Liste des activités:
(a) Recopiez le passage du texte sur la politique de coopération française qui va de « Les nouveaux chantiers de » à « Francophonie, Alain Joyandet. ».
(b) Veuillez relever, dans le texte sur la politique de coopération française, toutes les notions dans lesquelles, selon le Secrétaire d'Etat, le « réinvestissement » de la France doit s'ancrer.
(c) Poursuivez le texte sur la politique de coopération française à partir de sa dernière phrase.

Texte de la page:

────

Les nouveaux chantiers de la politique de coopération française

Depuis l'arrivée du nouveau président français, Nicolas Sarkozy, de nombreux chantiers de réforme ont été lancés et mis en oeuvre dans plusieurs domaines tels que la politique étrangère. C'est sans doute dans cet ordre d'idée que s'inscrivent les nouveaux chantiers pour l'Afrique ouverts par le nouveau titulaire du poste de Secrétaire d'Etat Chargé de la Coopération et de la Francophonie, Alain Joyandet.
 
Arrivé à ce poste à la suite du remaniement ministériel survenu en mars 2008, Alain Joyandet affirmait son attachement au continent africain, la nécessité de parler de cette partie du monde en bien et de lui venir en aide; cela s'est matérialisé par une tournée de plusieurs mois qu'il a entrepris à travers le continent afin de dialoguer avec toutes ses forces vives pour écouter leurs besoins et attentes dans la relation avec la France. A l'issu de ce voyage il a identifié huit chantiers sensés répondre aux besoins de cette Afrique qui "bouge, est entrée de plain-pied dans la mondialisation", de cette Afrique qui connait un redémarrage de sa croissance et de cette Afrique qui "réclame la France; souhaite 'plus de France'".
 
Ces chantiers annoncés le 19 juin dernier lors d'une conférence de presse sont également sensés répondre à l'intérêt et à l'investissement croissant dont cette partie du monde fait l'objet de la part de pays émergents tels que la Chine. Et comme pour ces derniers, curieusement, ce "réinvestissement" de la France doit aux dires du Secrétaire d'Etat français s'ancrer dans "la réciprocité, la confiance mutuelle, l’entente" avec pour objectif principal "repositionner la France sur l’échiquier africain et encadrer sa coopération". Il faut également préciser que cette nouvelle approche reposera sur deux piliers: le développement économique et le rayonnement culturel.
 
Le Secrétaire d'Etat a renouvelé une annonce de la France en déclarant "qu'à partir de l’année prochaine, nous allons augmenter de 25% nos engagements -à travers l’Agence Française de Développement, AFD- en direction des pays du Sud. L’Afrique sera la principale bénéficiaire de cette somme qui représente 1 milliard d’euros." De manière générale, il est question pour la France de "modifier la structure de son aide" afin "d’entrer dans l’ère du partenariat (...) avec une relation pragmatique fondée sur la responsabilité mutuelle, le « parler vrai » et sur une exigence de respect de la parole donnée." L'on est tenté de penser que tout cela était déjà le cas...

────

Informations fournies:
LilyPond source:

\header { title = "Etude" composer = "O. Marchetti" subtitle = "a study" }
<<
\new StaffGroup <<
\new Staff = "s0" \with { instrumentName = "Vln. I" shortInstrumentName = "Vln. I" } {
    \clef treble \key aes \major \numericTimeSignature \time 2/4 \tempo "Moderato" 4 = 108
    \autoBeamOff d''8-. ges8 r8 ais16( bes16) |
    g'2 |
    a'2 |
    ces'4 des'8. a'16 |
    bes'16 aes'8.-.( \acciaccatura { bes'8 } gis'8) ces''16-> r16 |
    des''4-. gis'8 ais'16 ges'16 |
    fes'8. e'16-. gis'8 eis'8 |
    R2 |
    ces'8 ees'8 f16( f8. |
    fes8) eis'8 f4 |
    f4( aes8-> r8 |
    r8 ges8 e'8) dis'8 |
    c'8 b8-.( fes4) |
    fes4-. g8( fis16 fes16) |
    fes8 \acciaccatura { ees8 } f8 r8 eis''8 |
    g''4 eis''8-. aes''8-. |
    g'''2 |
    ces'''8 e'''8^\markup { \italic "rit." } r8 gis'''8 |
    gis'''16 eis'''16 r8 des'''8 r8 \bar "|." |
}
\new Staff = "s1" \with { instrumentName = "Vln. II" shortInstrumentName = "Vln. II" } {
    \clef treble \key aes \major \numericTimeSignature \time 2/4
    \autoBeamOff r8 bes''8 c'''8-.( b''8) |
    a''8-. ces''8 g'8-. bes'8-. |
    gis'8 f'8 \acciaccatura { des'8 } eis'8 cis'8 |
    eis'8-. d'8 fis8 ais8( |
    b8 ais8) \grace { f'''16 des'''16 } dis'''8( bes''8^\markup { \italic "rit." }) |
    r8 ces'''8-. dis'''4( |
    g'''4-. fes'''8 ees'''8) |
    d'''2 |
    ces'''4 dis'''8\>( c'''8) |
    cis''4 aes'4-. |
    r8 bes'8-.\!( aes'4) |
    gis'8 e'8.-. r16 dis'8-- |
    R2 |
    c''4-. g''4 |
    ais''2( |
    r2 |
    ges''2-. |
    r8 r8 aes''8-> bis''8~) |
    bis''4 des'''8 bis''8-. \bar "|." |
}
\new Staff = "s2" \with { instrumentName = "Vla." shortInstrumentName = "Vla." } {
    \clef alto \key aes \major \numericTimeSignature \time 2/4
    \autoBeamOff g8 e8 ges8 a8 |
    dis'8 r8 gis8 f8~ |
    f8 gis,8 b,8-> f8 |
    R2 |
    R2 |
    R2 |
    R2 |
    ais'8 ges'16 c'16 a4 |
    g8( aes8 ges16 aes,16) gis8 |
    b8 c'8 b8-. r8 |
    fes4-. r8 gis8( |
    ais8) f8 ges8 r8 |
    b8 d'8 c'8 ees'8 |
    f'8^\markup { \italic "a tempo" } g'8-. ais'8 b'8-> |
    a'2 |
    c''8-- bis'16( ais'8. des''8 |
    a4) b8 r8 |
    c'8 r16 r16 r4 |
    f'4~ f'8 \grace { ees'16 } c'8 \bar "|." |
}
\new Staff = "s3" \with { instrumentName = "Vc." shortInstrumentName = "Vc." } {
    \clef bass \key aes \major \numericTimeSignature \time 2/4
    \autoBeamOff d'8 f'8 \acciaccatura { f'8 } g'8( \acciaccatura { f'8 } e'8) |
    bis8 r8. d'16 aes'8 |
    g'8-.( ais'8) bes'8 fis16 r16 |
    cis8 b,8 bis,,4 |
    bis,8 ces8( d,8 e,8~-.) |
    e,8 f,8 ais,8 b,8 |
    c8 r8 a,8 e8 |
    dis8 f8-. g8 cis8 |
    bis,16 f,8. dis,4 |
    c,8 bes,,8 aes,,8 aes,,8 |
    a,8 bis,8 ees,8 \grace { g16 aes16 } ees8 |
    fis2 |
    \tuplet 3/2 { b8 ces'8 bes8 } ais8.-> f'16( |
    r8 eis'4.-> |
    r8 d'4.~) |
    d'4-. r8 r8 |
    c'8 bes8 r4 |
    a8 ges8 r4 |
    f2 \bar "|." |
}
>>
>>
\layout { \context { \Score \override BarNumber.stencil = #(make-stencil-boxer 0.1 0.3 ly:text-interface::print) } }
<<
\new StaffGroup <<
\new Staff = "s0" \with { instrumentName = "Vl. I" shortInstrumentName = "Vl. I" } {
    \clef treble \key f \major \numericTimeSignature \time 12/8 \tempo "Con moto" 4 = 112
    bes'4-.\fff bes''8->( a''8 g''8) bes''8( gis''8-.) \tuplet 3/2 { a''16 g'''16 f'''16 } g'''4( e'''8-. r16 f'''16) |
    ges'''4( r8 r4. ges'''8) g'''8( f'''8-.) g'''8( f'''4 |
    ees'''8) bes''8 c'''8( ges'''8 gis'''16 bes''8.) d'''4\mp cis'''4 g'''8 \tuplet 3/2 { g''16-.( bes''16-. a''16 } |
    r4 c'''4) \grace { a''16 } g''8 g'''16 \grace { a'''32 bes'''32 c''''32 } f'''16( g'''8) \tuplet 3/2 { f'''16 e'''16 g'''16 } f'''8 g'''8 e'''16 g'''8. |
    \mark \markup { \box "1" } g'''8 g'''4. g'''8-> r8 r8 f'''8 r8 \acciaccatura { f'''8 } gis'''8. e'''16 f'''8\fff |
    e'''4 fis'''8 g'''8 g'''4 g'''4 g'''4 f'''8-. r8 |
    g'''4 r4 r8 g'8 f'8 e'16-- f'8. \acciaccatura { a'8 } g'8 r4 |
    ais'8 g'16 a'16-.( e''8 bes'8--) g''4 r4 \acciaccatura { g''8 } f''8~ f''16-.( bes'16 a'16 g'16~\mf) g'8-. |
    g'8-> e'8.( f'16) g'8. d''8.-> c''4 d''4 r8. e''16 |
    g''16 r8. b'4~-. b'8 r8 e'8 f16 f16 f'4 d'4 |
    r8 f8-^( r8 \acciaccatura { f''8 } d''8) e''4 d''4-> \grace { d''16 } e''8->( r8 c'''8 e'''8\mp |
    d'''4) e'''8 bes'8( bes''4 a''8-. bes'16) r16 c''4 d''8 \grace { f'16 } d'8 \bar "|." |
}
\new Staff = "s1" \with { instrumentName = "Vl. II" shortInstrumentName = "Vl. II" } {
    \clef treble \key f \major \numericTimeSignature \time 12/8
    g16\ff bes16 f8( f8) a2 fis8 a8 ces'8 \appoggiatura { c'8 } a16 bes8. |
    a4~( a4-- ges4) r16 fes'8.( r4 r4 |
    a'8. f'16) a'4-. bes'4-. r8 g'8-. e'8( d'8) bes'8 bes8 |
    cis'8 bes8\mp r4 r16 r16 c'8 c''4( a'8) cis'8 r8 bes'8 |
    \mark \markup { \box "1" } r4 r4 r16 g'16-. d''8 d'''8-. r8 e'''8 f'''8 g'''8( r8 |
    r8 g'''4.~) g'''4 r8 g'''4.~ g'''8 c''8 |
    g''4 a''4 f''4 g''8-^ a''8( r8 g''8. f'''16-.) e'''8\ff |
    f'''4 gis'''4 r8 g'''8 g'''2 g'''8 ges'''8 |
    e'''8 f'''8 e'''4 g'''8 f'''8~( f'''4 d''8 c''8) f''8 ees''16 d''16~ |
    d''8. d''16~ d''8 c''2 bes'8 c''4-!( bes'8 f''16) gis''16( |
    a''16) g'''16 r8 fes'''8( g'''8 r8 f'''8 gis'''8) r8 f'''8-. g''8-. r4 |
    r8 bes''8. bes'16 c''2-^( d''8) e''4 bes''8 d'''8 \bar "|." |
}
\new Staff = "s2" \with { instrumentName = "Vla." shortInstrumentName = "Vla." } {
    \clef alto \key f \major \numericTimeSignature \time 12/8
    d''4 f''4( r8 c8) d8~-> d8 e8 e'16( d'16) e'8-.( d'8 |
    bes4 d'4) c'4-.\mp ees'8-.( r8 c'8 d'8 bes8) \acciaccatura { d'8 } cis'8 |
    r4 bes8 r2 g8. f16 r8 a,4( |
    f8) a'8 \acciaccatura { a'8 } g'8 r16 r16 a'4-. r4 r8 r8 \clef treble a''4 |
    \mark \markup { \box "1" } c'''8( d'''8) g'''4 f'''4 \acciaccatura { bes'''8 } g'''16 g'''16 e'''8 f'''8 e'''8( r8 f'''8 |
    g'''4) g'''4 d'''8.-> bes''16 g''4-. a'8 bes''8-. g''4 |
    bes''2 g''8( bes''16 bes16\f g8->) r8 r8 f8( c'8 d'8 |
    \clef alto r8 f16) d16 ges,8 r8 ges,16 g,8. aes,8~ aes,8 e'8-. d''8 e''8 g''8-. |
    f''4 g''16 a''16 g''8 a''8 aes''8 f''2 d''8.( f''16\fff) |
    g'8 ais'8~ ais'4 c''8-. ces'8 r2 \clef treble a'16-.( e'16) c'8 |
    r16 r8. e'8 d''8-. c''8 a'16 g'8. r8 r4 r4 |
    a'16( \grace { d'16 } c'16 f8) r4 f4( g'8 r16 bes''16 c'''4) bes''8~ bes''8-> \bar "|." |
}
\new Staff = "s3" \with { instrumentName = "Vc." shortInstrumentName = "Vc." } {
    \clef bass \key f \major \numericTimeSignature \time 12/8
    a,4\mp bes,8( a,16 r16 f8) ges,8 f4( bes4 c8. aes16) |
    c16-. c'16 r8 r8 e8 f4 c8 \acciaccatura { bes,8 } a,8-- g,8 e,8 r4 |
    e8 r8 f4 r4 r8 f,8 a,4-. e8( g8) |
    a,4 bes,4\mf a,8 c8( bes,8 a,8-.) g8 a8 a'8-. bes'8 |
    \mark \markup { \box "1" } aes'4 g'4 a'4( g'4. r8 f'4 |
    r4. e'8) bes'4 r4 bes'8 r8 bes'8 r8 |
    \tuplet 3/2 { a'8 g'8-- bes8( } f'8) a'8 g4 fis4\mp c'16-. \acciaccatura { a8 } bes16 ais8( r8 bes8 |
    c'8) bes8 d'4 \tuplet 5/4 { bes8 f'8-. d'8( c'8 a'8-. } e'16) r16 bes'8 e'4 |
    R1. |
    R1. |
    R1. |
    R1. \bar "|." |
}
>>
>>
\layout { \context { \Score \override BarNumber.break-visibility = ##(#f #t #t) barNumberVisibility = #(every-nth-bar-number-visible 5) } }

────

Réponses à l'exercice:
(a)
Les nouveaux chantiers de la politique de coopération française

Depuis l'arrivée du nouveau président français, Nicolas Sarkozy, de nombreux chantiers de réforme ont été lancés et mis en oeuvre dans plusieurs domaines tels que la politique étrangère. C'est sans doute dans cet ordre d'idée que s'inscrivent les nouveaux chantiers pour l'Afrique ouverts par le nouveau titulaire du poste de Secrétaire d'Etat Chargé de la Coopération et de la Francophonie, Alain Joyandet.

(b) la réciprocité ; la confiance mutuelle ; l'entente

(c)
 
Plus concrètement, les nouveaux chantiers s'articulent autour des éléments suivants:
 
- Soutenir le secteur privé africain en "incitant plus encore les entreprises françaises à investir en Afrique et en se donnant les moyens de financer les initiatives des jeunes générations d’Africains qui veulent créer eux-mêmes leur entreprise";
 
- Relancer les agricultures africaines afin de leur permettre d'assurer l'autosuffisance alimentaire (il faut rappeler que dans les années 80 on parlait déjà d'autosuffisance alimentaire dans de nombreux pays africains) des populations africaines. Ce besoin est devenu crucial avec la crise alimentaire causée en partie par l'augmentation des prix de certains produits alimentaires de première nécessité tels que la farine, le riz ou le lait; crise qui s'est manifestée par des émeutes de la faim qu'ont connu plusieurs pays africains.
 
- Renforcer le rôle et les capacités des femmes afin d'en faire de véritables acteurs du développement du continent;
 
- Tripler en 4 ans la présence des volontaires internationaux français (jeunes et séniors) sur le continent africain. Ces volontaires sont sensés apporter leur expertise et savoir-faire dans de nombreux domaines tels que l'agriculture et naturellement contribuer au rayonnement culturel de la France;
 
- Accroître le soutien aux et la collaboration de la diplomatie française avec les ONGs nationales afin de bénéficier de manière accrue de leur expertise et d'en faire des acteurs centraux dans la délivrance de l'aide publique au développement française;
 
- Renforcer l'enseignement et l'apprentissage de la langue française au-delà de ses frontières historiques;
 
- Accroître le rayonnement de la France à l'extérieur en harmonisant, confortant et valorisant l’action de son audiovisuel extérieur (TV5 monde, France 24 et RFI);
 
- Revoir les relations de défense de la France avec le continent afin de l'aider et de l'accompagner dans ses efforts pour se doter d'outils et de moyens autonomes pour assurer sa sécurité et sa stabilité. Cela passera nécessairement par la révision des accords de coopération militaire et de défense en vigueur.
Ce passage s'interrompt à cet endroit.